Five minutes later, guess who walks in.
Though the cliffhanger can wait, the pancakes cannot.
Home Run Blueberry Pancakes with Walnuts
Thanks to The Fannie Farmer Cookbook, 13th Ed. (by Marion Cunningham, Alfred A. Knopf, 1996), I discovered a foolproof recipe for delicious blueberry pancakes. This version is my own recipe, earning kudos from friends who love the combination of brown-sugar sweetness, walnuts and blueberries.
Serves 4 to 6
1 ¼ cups milk
4 tablespoons melted butter
2 eggs
2 cups flour
2 tablespoons light brown sugar
2 tablespoons sugar
4 teaspoons baking powder
3/4 teaspoon kosher salt
1 cup blueberries, rinsed and dried; if using frozen blueberries, thaw thoroughly and drain
¼ cup chopped walnuts
In a large mixing bowl lightly beat the milk, melted butter and eggs. In a separate bowl sift the dry ingredients—flour, sugars, baking powder, salt—together until blended. Add the flour mixture to the milk mixture, stirring just to coat the flour. Add the blueberries and the walnuts and gently mix in, be careful not to stir the batter too much or the pancakes will be more tough than fluffy.

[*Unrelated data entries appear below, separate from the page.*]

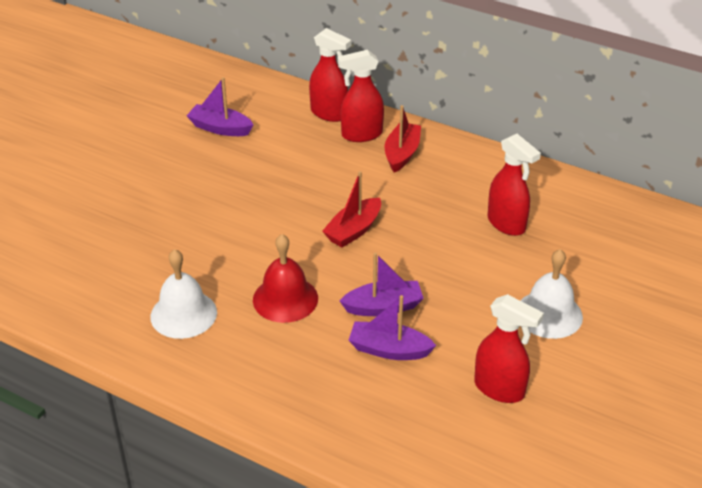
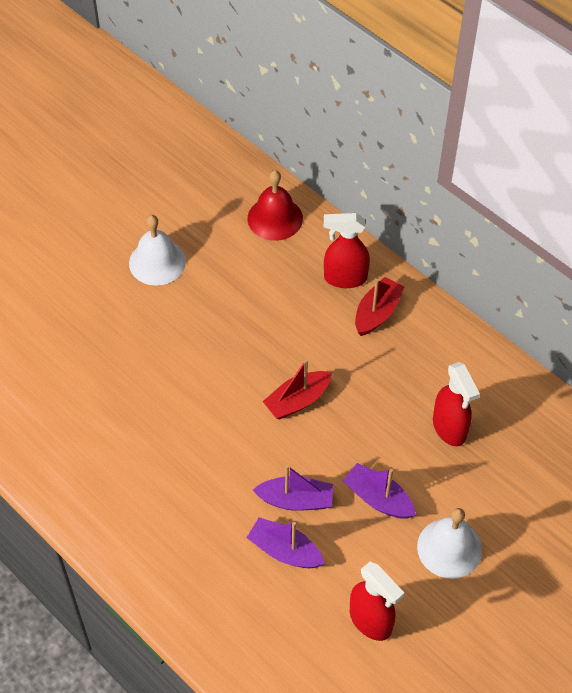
camera: 15 degrees right, 15 degrees up
white bell [150,249,217,339] -> white bell moved to [129,215,186,286]
purple boat [187,77,253,136] -> purple boat moved to [343,463,416,519]
red bell [253,234,318,323] -> red bell moved to [247,170,303,241]
red spray bottle [309,28,351,122] -> none

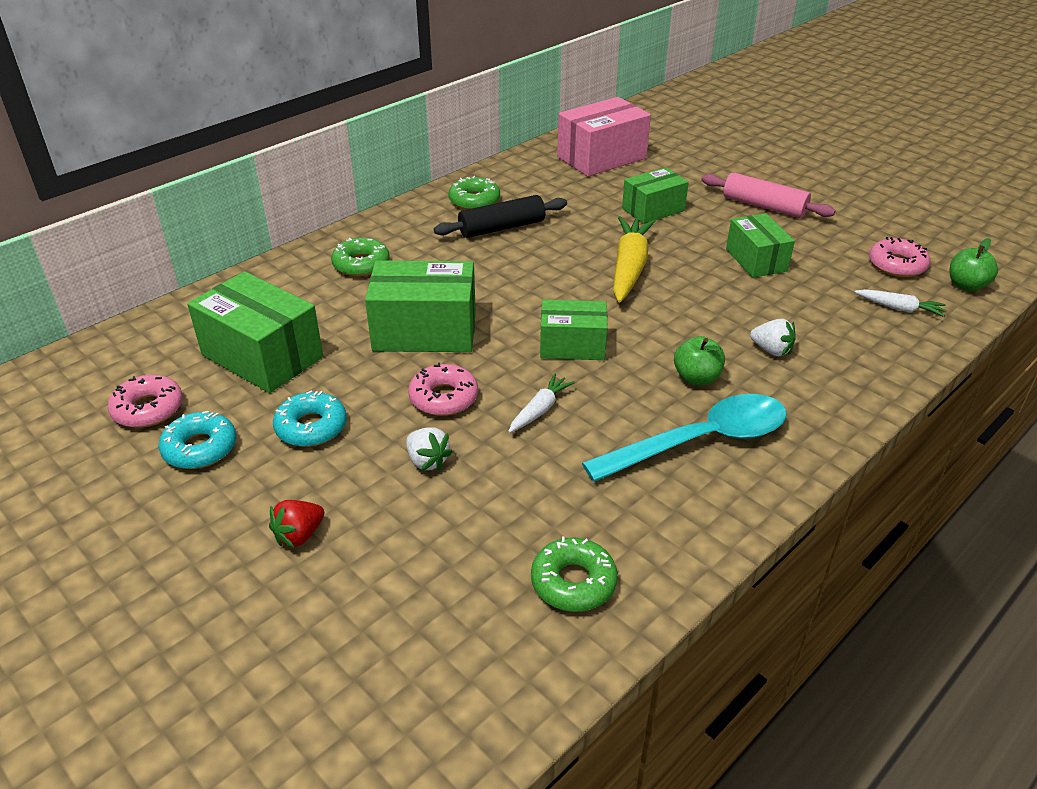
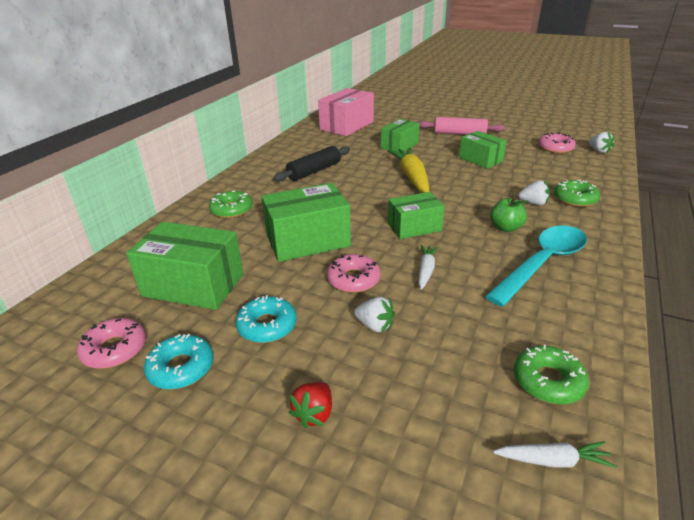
camera: 20 degrees left, 5 degrees down
green donut [449,176,500,210] -> green donut moved to [554,180,600,207]
white carrot [854,289,946,317] -> white carrot moved to [493,441,617,468]
green apple [949,238,998,291] -> white strawberry [589,132,615,153]

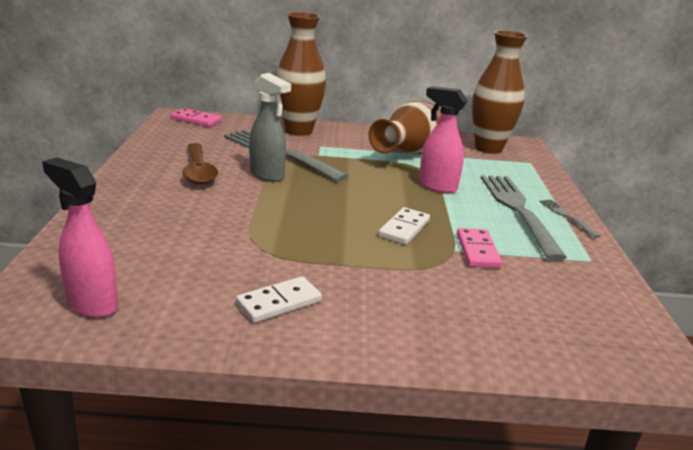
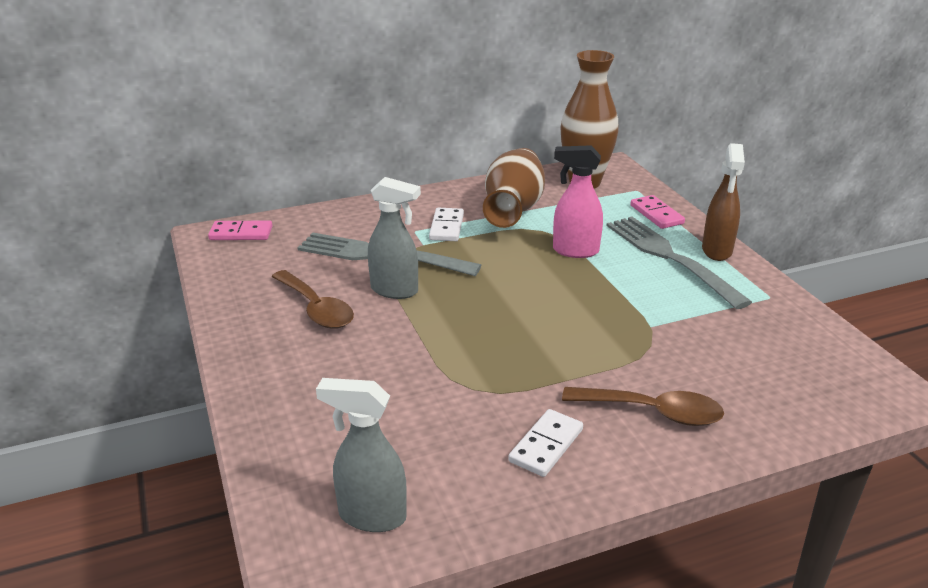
camera: 20 degrees left, 5 degrees up
pink spray bottle [42,157,118,318] -> grey spray bottle [316,378,407,532]
brown vase [276,12,326,136] -> none
white domino [378,207,430,245] -> white domino moved to [429,208,464,241]
pink domino [457,228,502,268] -> pink domino moved to [630,195,685,229]
grey fork [540,199,601,238] -> brown spray bottle [702,143,745,261]
none -> brown spoon [562,387,724,426]

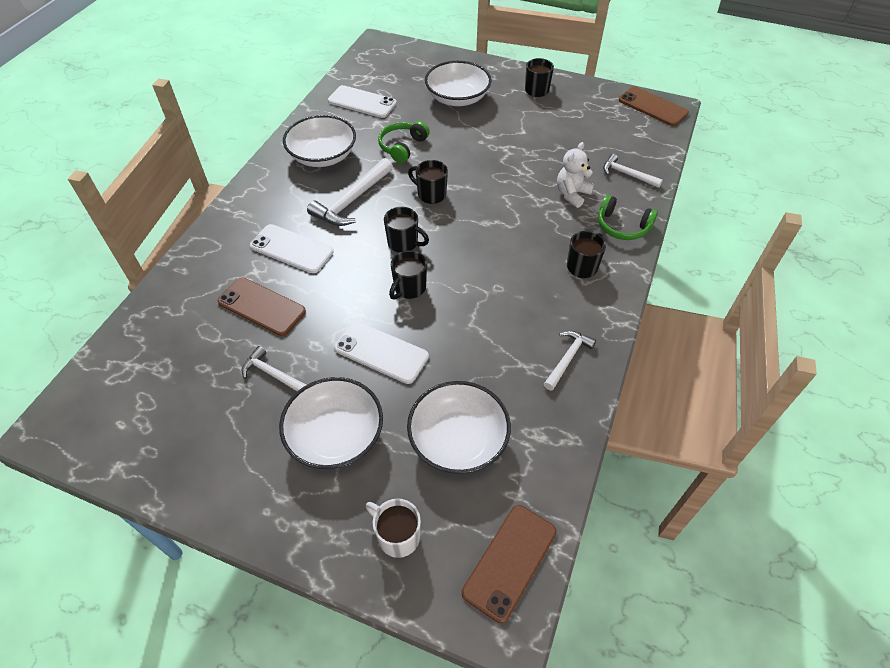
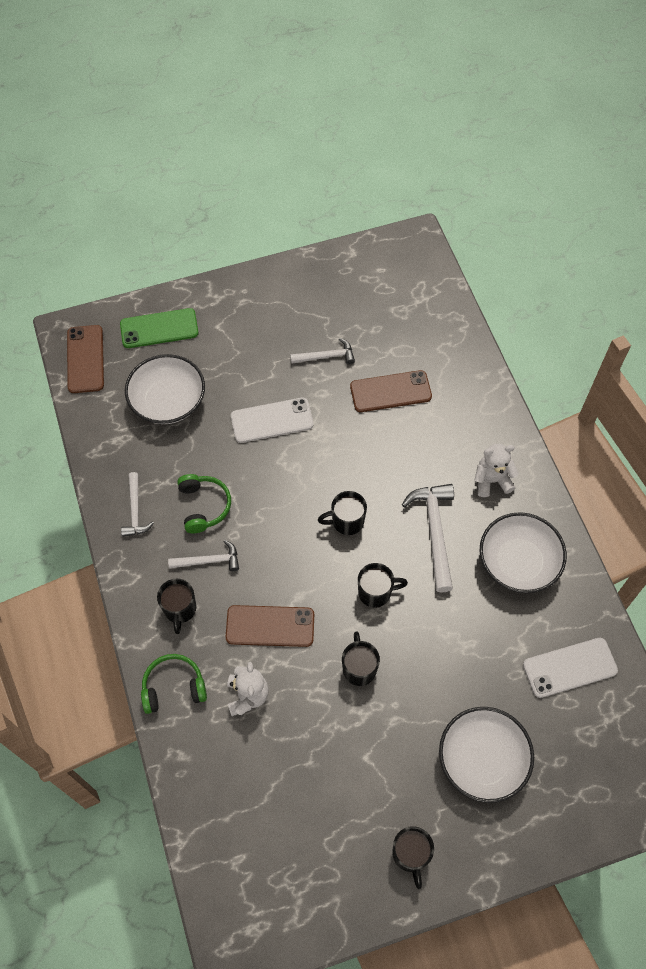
camera: 140 degrees right, 10 degrees up
white phone [250,224,333,273] -> none
white bowl [279,377,383,469] -> none
white mug [366,498,421,558] -> green phone [120,308,199,348]
green headphones [378,121,430,163] -> green headphones moved to [177,474,231,533]
black mug [389,250,427,300] -> black mug moved to [342,632,380,686]
white hammer [603,154,663,188] -> white hammer moved to [168,540,239,571]
brown phone [619,86,689,126] -> brown phone moved to [226,605,314,647]
none -> white teddy bear [474,444,519,497]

Heat butter in a large skillet or griddle over medium-high heat. Once the pan or griddle is hot, spoon about ¼ cup of batter onto the pan to create the pancakes. Make sure you leave room to flip them. Reduce heat to medium. Once bubbles form on top and along the sides, and pancakes are lightly browning on the bottom, they’re ready to flip with a spatula. Brown the other side—about 2 minutes. Remove and keep the pancakes warm in an oven-proof dish in a 200-degree oven. Place a lightly damp, clean dish towel over the pancakes to keep them soft and warm.
Serve with butter and real maple syrup.

1 comment:

  1. Thank you for sharing such a beautiful memory of a time spent with your nephews. The pancakes sound delicious and not too difficult to make even for a person who doesn't cook a lot!